21-year-old left-back Cavallo then went public with a sit-down interview video on his social media channels. “I was counting down the hours, the minutes, the days,” he told The Guardian. “This was such a long time coming for me. I was really, really, really excited. When I pressed that ‘post’ button, I instantly had this sign of relief. I was honestly on top of the world.” His phone started crashing instantly, such was the phenomenal reception he received. “I had something like over 7,000 messages on Instagram.”
In the hours after his video went live, Gerard Piqué, Gary Lineker, Antoine Griezmann and Marcus Rashford posted messages of support. He received private messages from Jesse Lingard and Zlatan Ibrahimović. Cavallo is pleased that those world stars used their reaches in such a way. “They’re straight footballers that say: ‘This is perfectly fine and natural. It happens in the outside world so why can’t it happen in football?’” When Marcus Rashford speaks, people listen. We know that. The same is now emphatically true about Josh Cavallo.
But it hadn’t all been easy. “I thought of alternatives,” Cavallo admitted. “I didn’t want to continue playing football and being a closeted gay man and not happy. On the pitch it was great, but when I got off the pitch it was hell. I didn’t want to be somebody else. I wanted to be myself. But at the end of the day, I wasn’t happy outside football. I was very depressed.”
Cavallo found strength — something that takes a lot of courage in the football community. His strength has restarted a conversation left lamentably dormant for far, far too long. The Rainbow Laces campaign in English football is a force for good, and has its place in football. Yet Cavallo’s story is tangible, it’s real. The hope is that his confidence can inspire more gay footballers to break out from their eternal self-suppression.

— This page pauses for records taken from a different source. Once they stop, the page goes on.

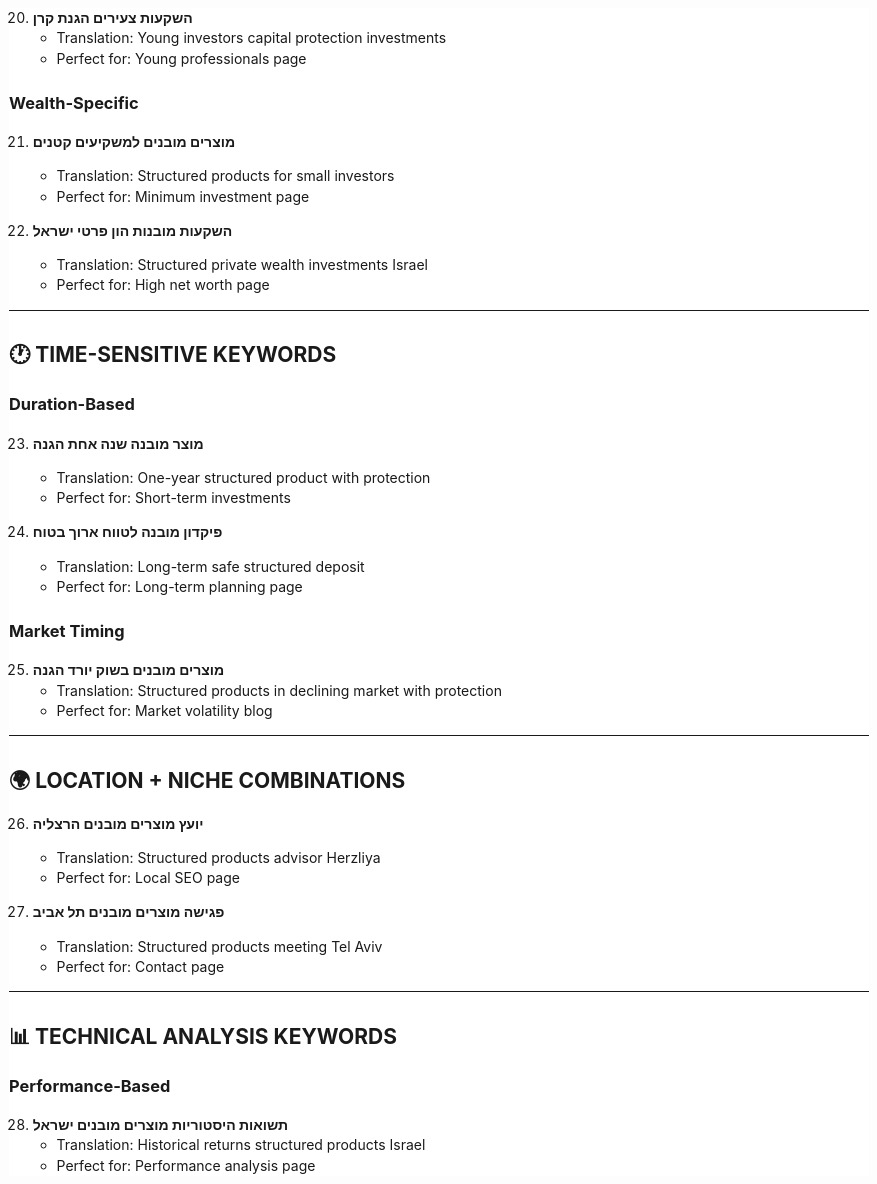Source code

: 20. **השקעות צעירים הגנת קרן**
    - Translation: Young investors capital protection investments
    - Perfect for: Young professionals page

### Wealth-Specific
21. **מוצרים מובנים למשקיעים קטנים**
    - Translation: Structured products for small investors
    - Perfect for: Minimum investment page

22. **השקעות מובנות הון פרטי ישראל**
    - Translation: Structured private wealth investments Israel
    - Perfect for: High net worth page

---

## 🕐 TIME-SENSITIVE KEYWORDS

### Duration-Based
23. **מוצר מובנה שנה אחת הגנה**
    - Translation: One-year structured product with protection
    - Perfect for: Short-term investments

24. **פיקדון מובנה לטווח ארוך בטוח**
    - Translation: Long-term safe structured deposit
    - Perfect for: Long-term planning page

### Market Timing
25. **מוצרים מובנים בשוק יורד הגנה**
    - Translation: Structured products in declining market with protection
    - Perfect for: Market volatility blog

---

## 🌍 LOCATION + NICHE COMBINATIONS

26. **יועץ מוצרים מובנים הרצליה**
    - Translation: Structured products advisor Herzliya
    - Perfect for: Local SEO page

27. **פגישה מוצרים מובנים תל אביב**
    - Translation: Structured products meeting Tel Aviv
    - Perfect for: Contact page

---

## 📊 TECHNICAL ANALYSIS KEYWORDS

### Performance-Based
28. **תשואות היסטוריות מוצרים מובנים ישראל**
    - Translation: Historical returns structured products Israel
    - Perfect for: Performance analysis page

What a crippling thought: to imagine an existence where you feel your biggest passion and your sexuality cannot be married together in harmony. Among the horde of messages he has received have been one or two from footballers in similar positions to him. Some have asked for help and advice. Others have thanked him for making their lives easier. This story matters because it offers a glimpse of a time when it no longer will. Josh Cavallo has changed the game.